Tasks to perform:
[a] Answer these questions from the memoir:
(i) Where did the whole family move after the short stay at Aunt Blanch's?
(ii) How long is the narrator's scar, and where on the body is it?
(iii) With whom did Carolyn stay off and on while the family lived in Grand Rapids?
[b] Reproduce the memoir word for word, starting with "Living with two" and going on through "my right foot.".

═════ Text ═════

We moved from the apartment down to Aunt Blanch's for a short time and
then all of us moved to the suburb of Wyoming.
Living with two
families
made it easy for mom. My cousin Elaine was a built-in baby
sitter.
In Wyoming, I had another accident, playing in the garage attic, barefoot. It had a finished ceiling and I stepped between the rafters and went straight down onto the car's license plate which in thoses days stuck out on a bumper with sharp edges. I have a three inch scar from that, on the instep of my right foot.
While living up in Grand
Rapids, my sister
Carolyn stayed of and on with Grandma Sheckler's sister Edith Lickley
and
her husband, in the country North of Bloomingdale. I too made weekend
trips
on the train to Fennville, visiting my grand parents at Hutchins
Lake.

═════ Material provided ═════

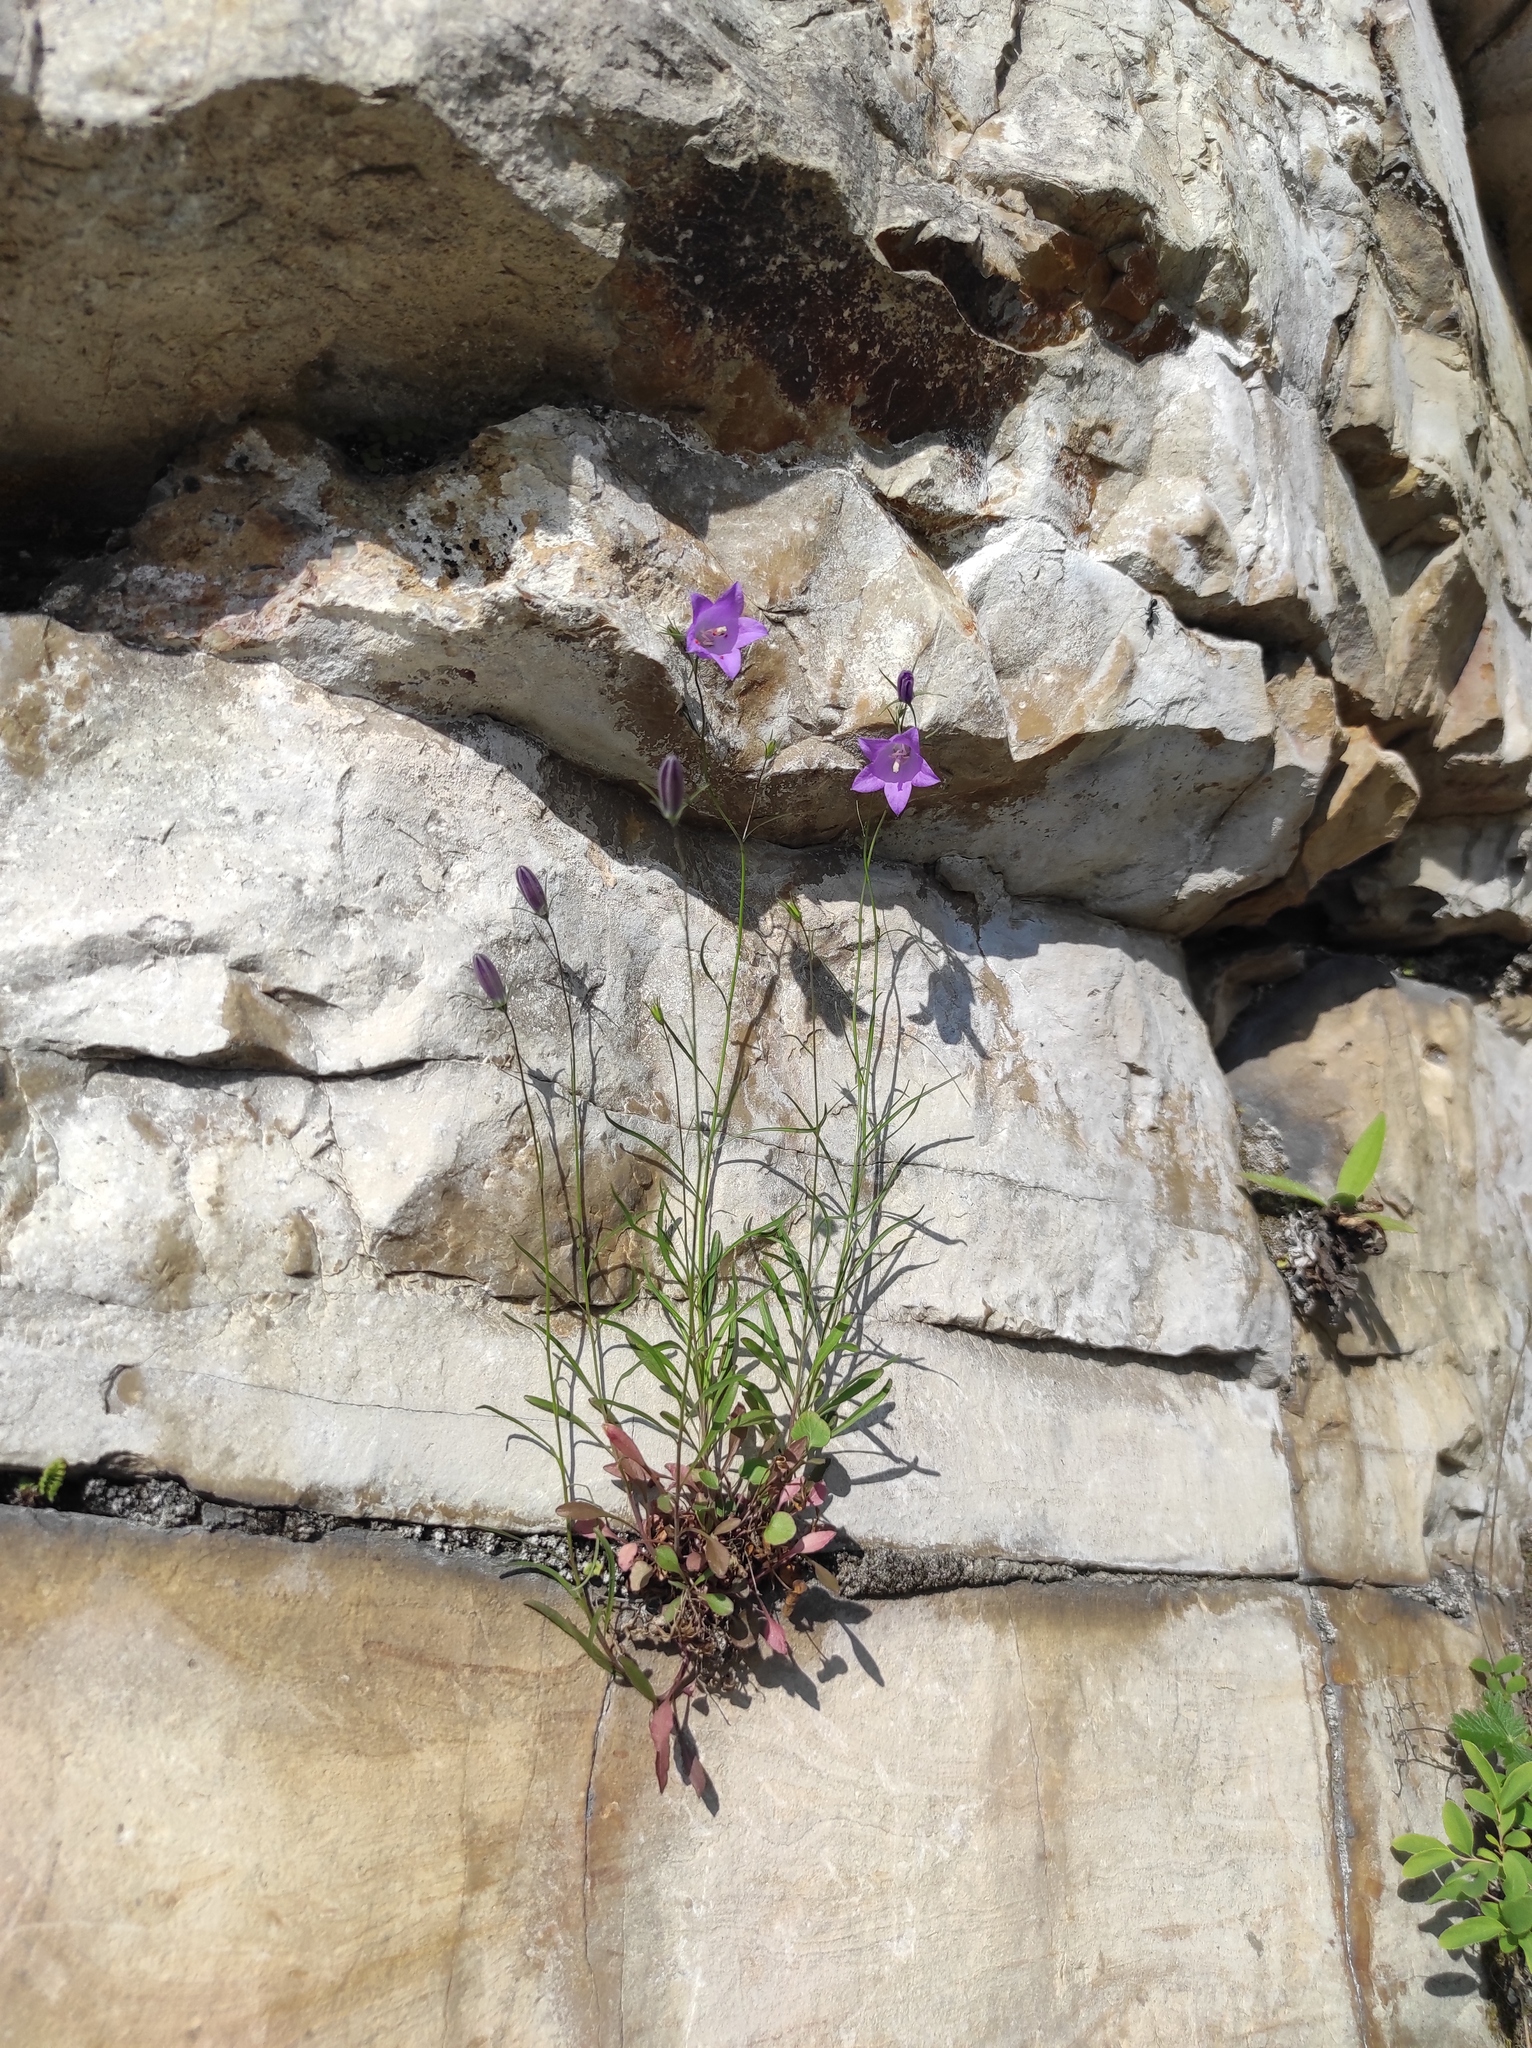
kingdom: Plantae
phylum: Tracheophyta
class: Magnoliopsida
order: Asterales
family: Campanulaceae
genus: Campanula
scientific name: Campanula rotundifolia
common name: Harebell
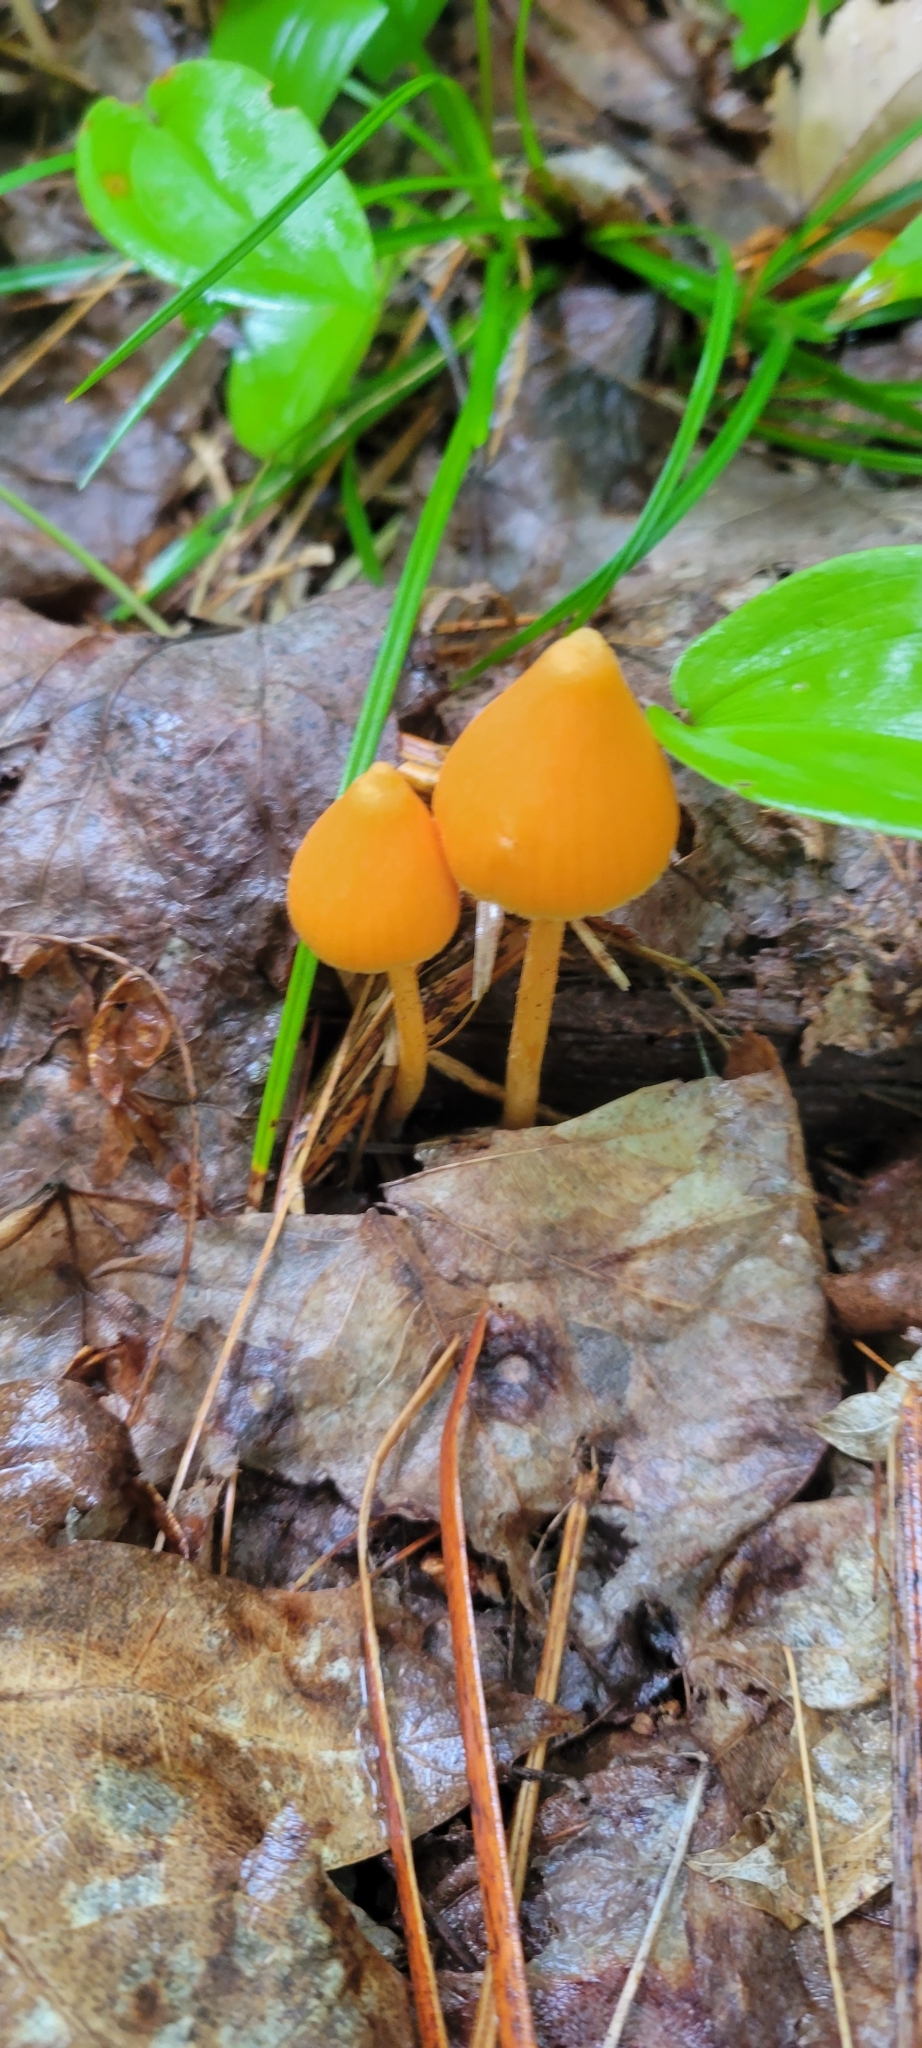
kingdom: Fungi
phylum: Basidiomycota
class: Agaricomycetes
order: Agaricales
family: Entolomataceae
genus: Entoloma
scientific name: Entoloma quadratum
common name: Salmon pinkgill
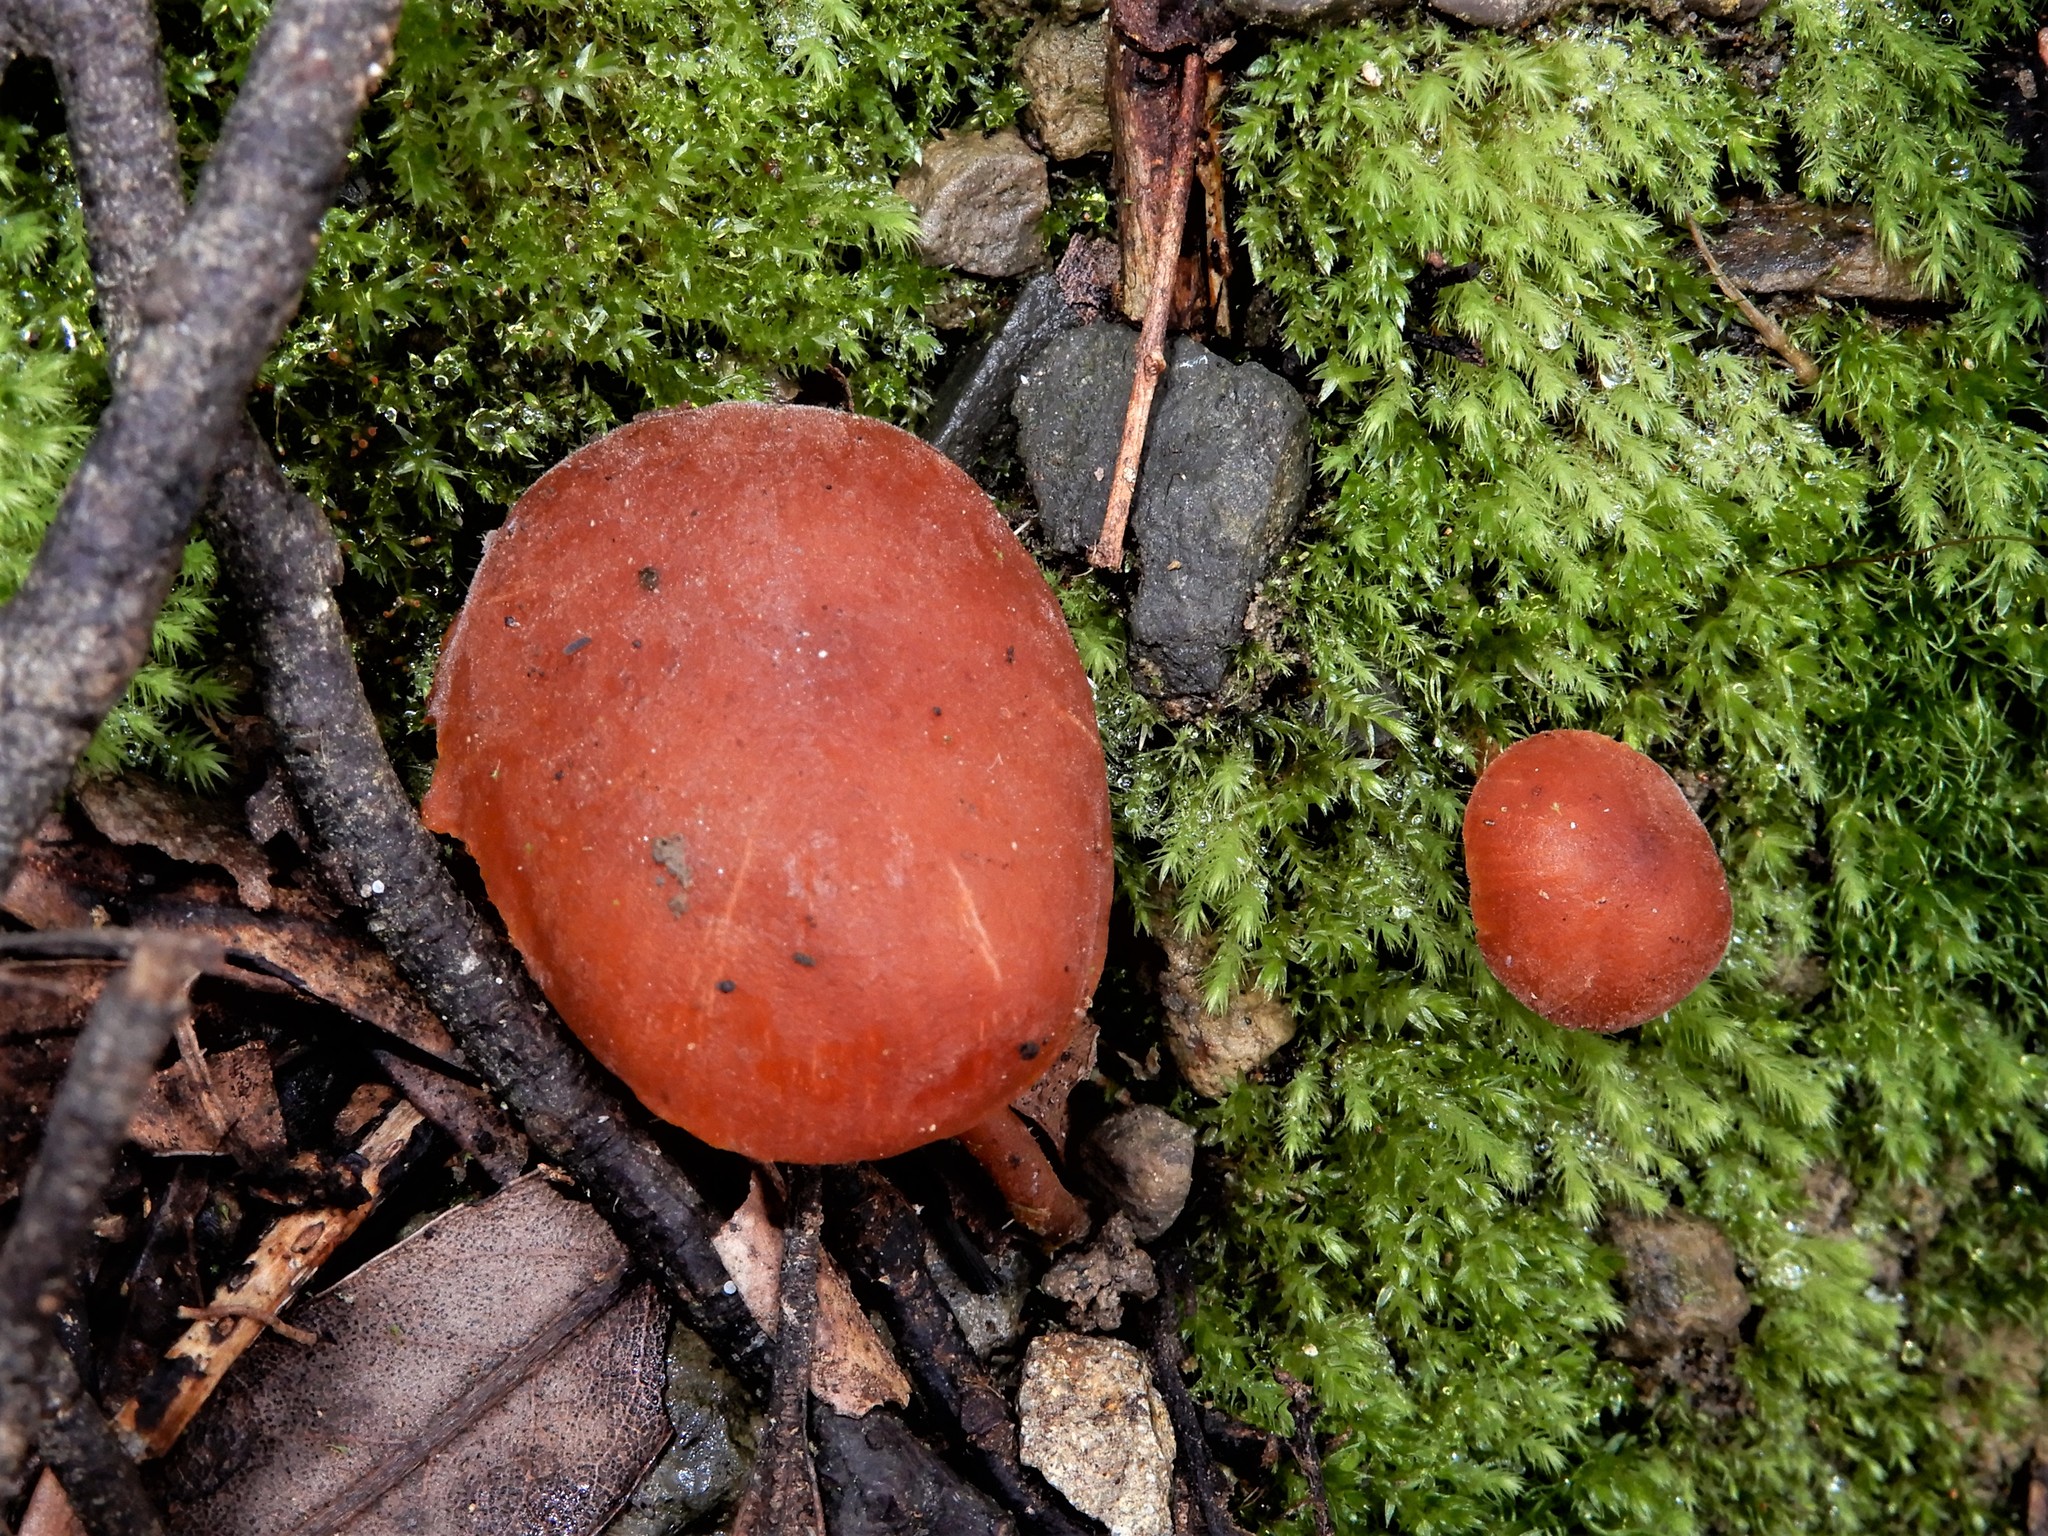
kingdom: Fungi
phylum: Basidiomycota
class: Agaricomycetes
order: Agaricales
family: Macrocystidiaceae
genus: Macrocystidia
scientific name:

═════

Answer set:
[a]
(i) The suburb of Wyoming.
(ii) Three inches, on the instep of the right foot.
(iii) Grandma Sheckler's sister Edith Lickley and her husband.

[b]
Living with two
families
made it easy for mom. My cousin Elaine was a built-in baby
sitter.
In Wyoming, I had another accident, playing in the garage attic, barefoot. It had a finished ceiling and I stepped between the rafters and went straight down onto the car's license plate which in thoses days stuck out on a bumper with sharp edges. I have a three inch scar from that, on the instep of my right foot.